Como é conviver com a endometriose
A psicóloga Luana Brito não entende do assunto apenas por conta de seu trabalho. Ela foi diagnosticada com endometriose em 2019, mas sentiu dores intensas por vários anos antes de chegar ao diagnóstico. Em seu caso, a doença também levou a um quadro de infertilidade.
“Por várias vezes eu relatei aos ginecologistas que me acompanharam durante anos que eu sentia cólica. No primeiro dia de menstruação, eu ficava de cama, não conseguia fazer nenhuma atividade, comumente tomava alguma medicação e passava o dia deitada, indisposta. E todo mundo falava que era normal, fazia parte da menstruação, era cólica menstrual e passava alguma medicação para dor e tava tudo certo, e por muitos anos foi dessa maneira”, relata.
Somente depois de alguns episódios de
dor tão intensa que a levaram ao pronto-atendimento, sendo que em um
deles Luana chegou a desmaiar de dor, é que a doença foi identificada.

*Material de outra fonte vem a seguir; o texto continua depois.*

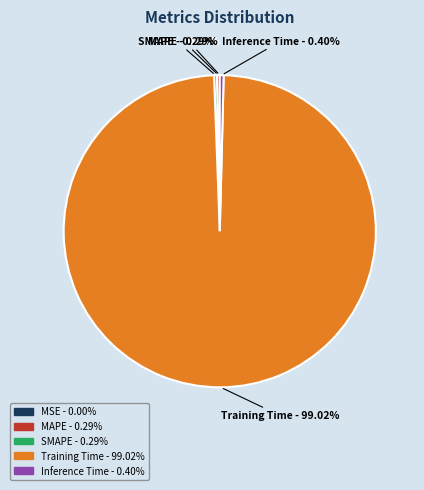

Which slice represents more than half of the pie?

Training Time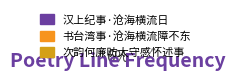

Count the number of slices in the pie.

3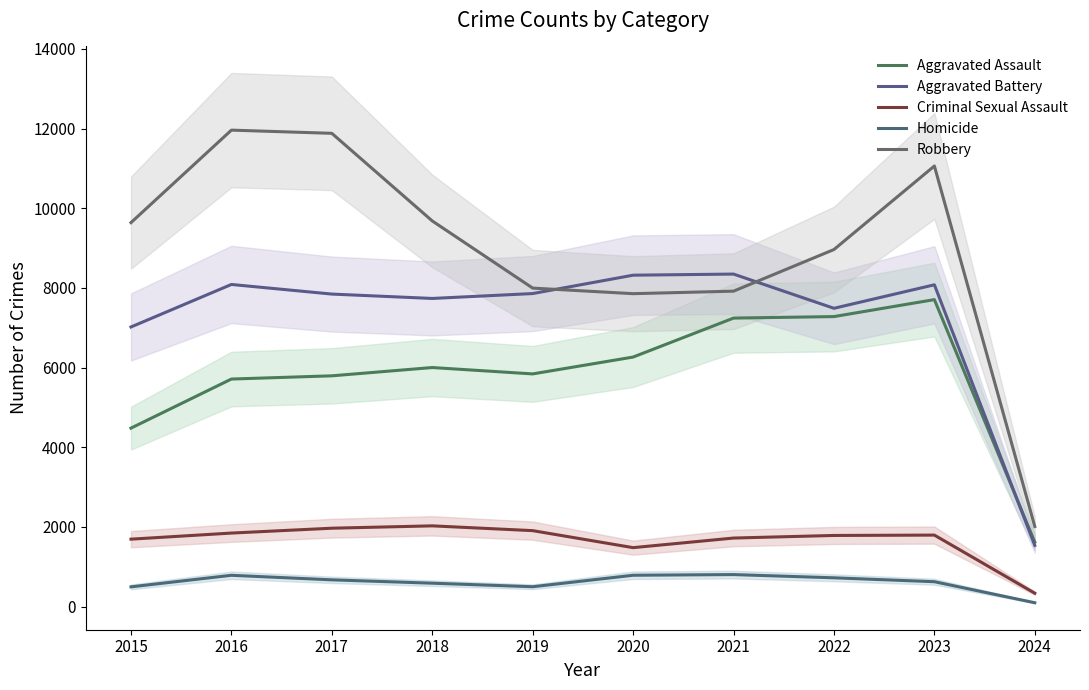

Reading left to right, transcribe all the data shown in this chart.

Aggravated Assault: 4480	5712	5793	6001	5841	6264	7242	7280	7706	1618
Aggravated Battery: 7019	8086	7845	7735	7858	8319	8347	7488	8078	1536
Criminal Sexual Assault: 1693	1846	1968	2027	1907	1480	1721	1786	1795	336
Homicide: 496	786	672	588	499	787	804	723	625	97
Robbery: 9638	11960	11880	9681	7995	7855	7918	8963	11060	2010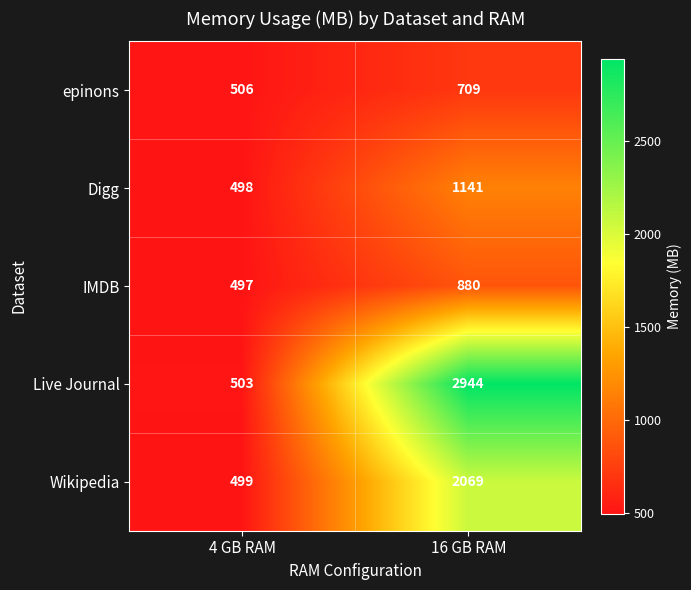

True or false: Live Journal has a value of 2944 at 16 GB RAM.

True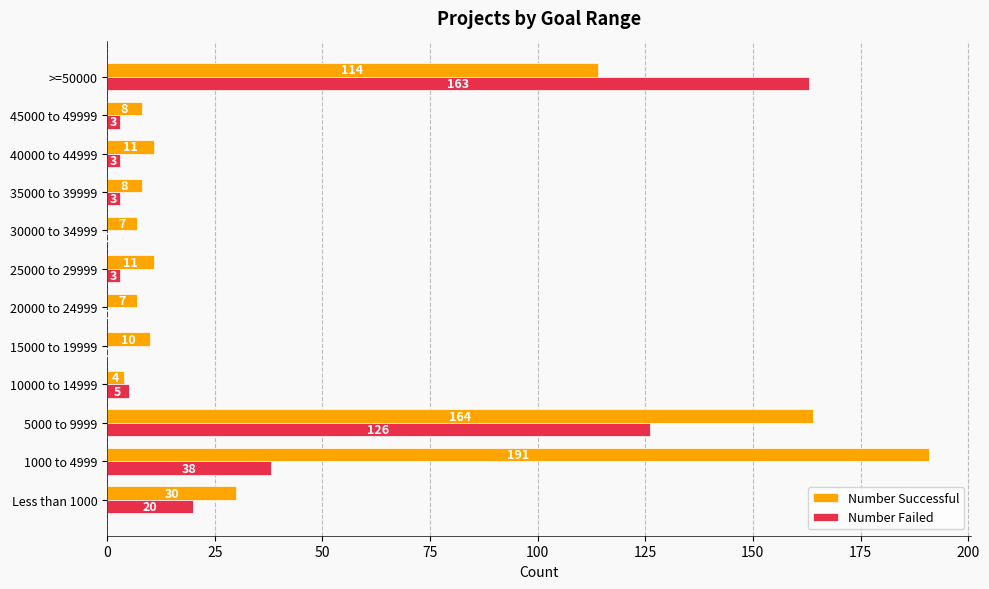

Which series changed the most between 10000 to 14999 and 25000 to 29999?

Number Successful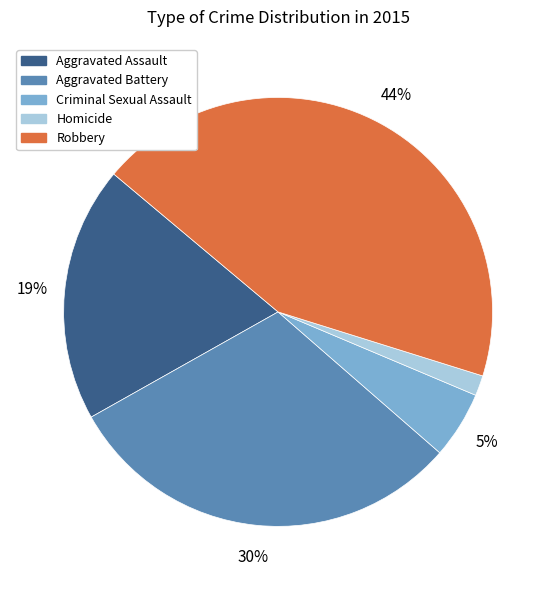

Which has a higher value, Aggravated Assault or Aggravated Battery?

Aggravated Battery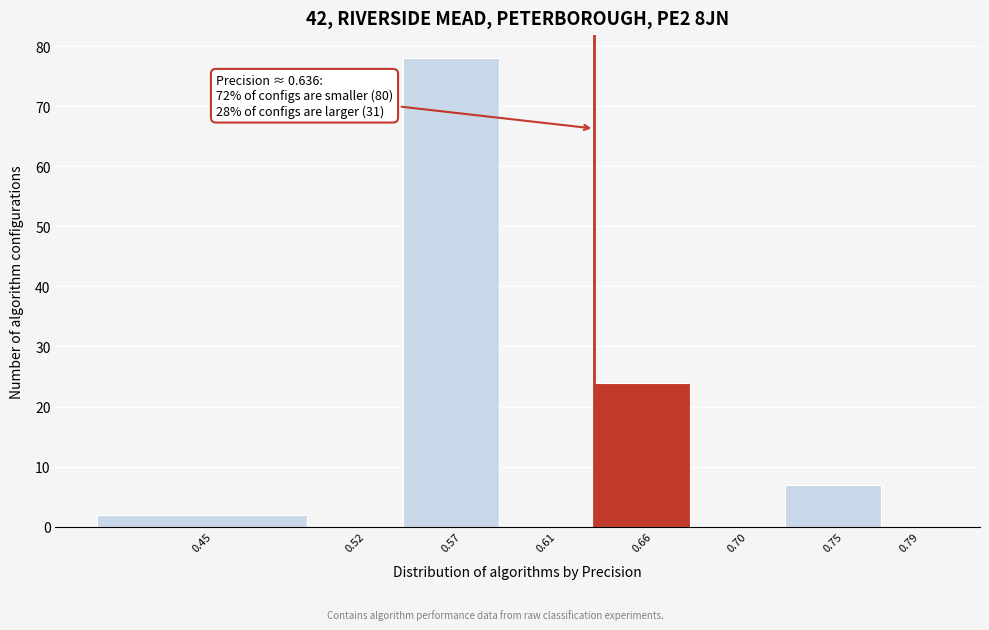

Reading left to right, transcribe all the data shown in this chart.

0.45=2	0.52=0	0.57=78	0.61=0	0.66=24	0.70=0	0.75=7	0.79=0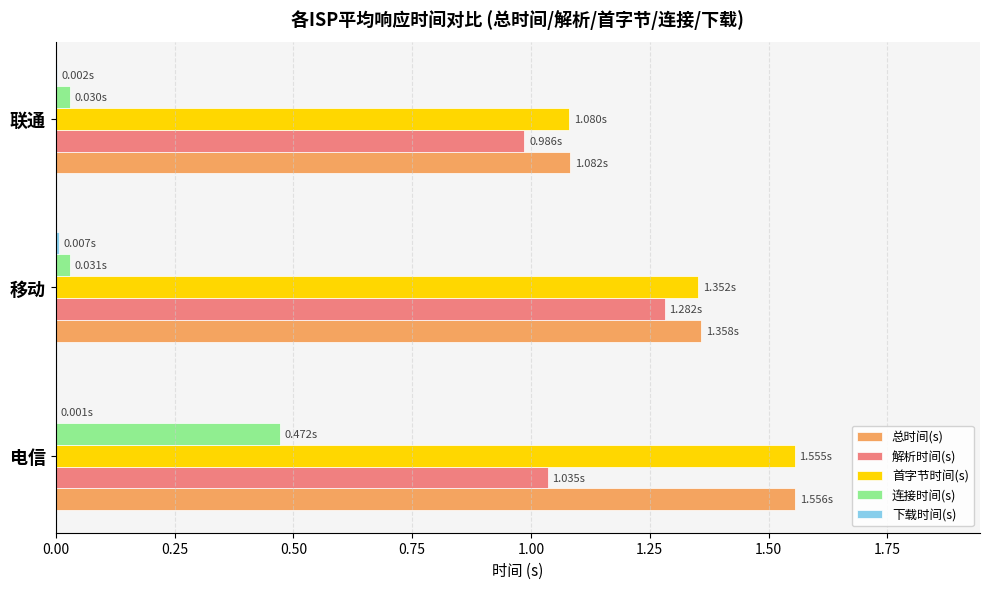

At which category is the sum across all series the highest?

电信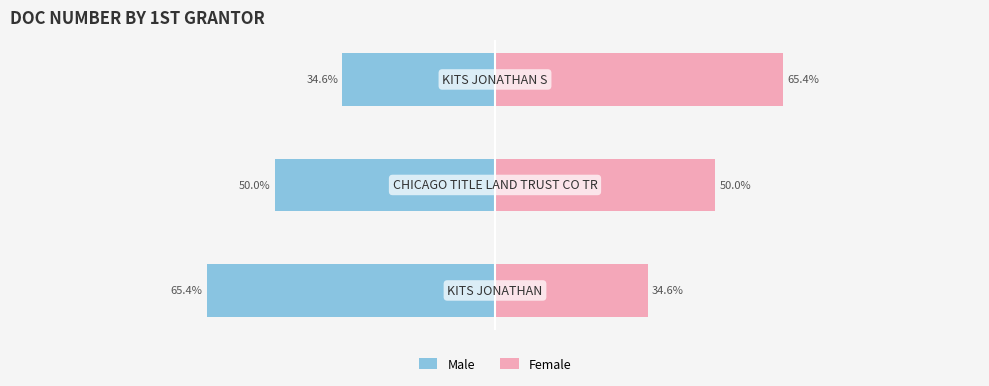

What is the greatest value displayed?

65.4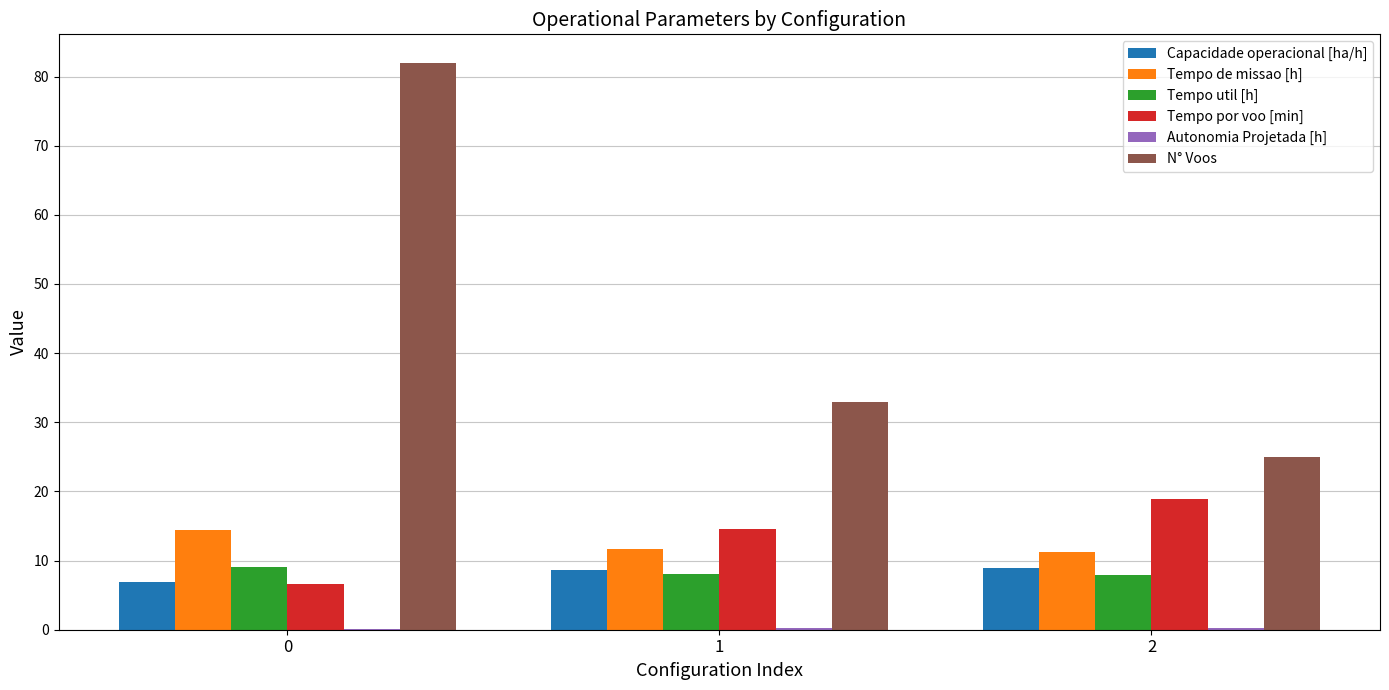

True or false: Capacidade operacional [ha/h] has a value of 8.9 at 2.

True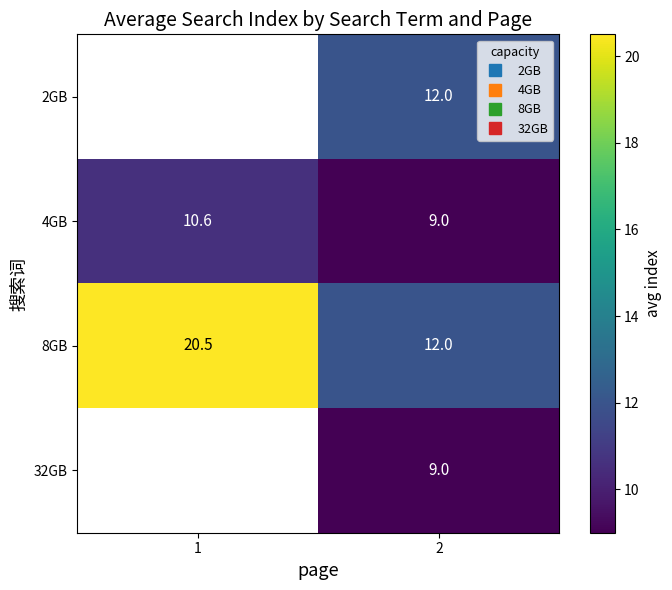

Which series changed the most between 1 and 2?

8GB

“Depois que eu descobri de fato o diagnóstico da endometriose, eu
comecei a fazer o tratamento. Eu precisei fazer uma cirurgia porque a
minha endometriose era profunda, atingia inclusive o intestino, tive que
tirar parte do meu intestino. E durante esse processo eu entendi que o
tratamento tinha que ser integral, que não bastava só ir ao médico, mas
que eu tinha que também ter um acompanhamento com nutricionista, tinha
que mudar meu estilo de vida, além disso fazer acompanhamento
psicoterapêutico – que eu já fazia, mas era um tema que não era abordado
na minha terapia porque até então eu achava que fazia parte [da
menstruação] e depois eu fui entender todas as repercussões que o
diagnóstico de endometriose trouxe junto, porque foi o medo, as
incertezas sobre inclusive engravidar, incertezas do tratamento”,
conta.
A partir de sua experiência pessoal, a psicóloga passou a estudar mais sobre o tema e acabou direcionando seus atendimentos para esse público de mulheres, a fim de oferecer um atendimento mais próximo e com mais acolhimento. Hoje ela atende pacientes com diagnóstico de endometriose, infertilidade, gestantes e em mulheres em período pós-parto.
“Hoje como eu lido com isso estudando
cada vez mais sobre o assunto para ajudar outras mulheres, mas não só
isso. Eu também faço um acompanhamento integral multidisciplinar, com
nutricionistas, psicólogos e sigo fazendo o acompanhamento com o
ginecologista especializado. Fiz uma mudança de estilo de vida também.
Então, é um acompanhamento e um cuidado que vai ser para o resto da
vida. Hoje, pós-cirurgia, eu não tenho mais essas dores. O meu caso foi
um caso até então de sucesso, relacionado à dor pelo menos. Mas sigo em
vigilância, sempre tendo esse cuidado com a saúde”, finaliza Luana.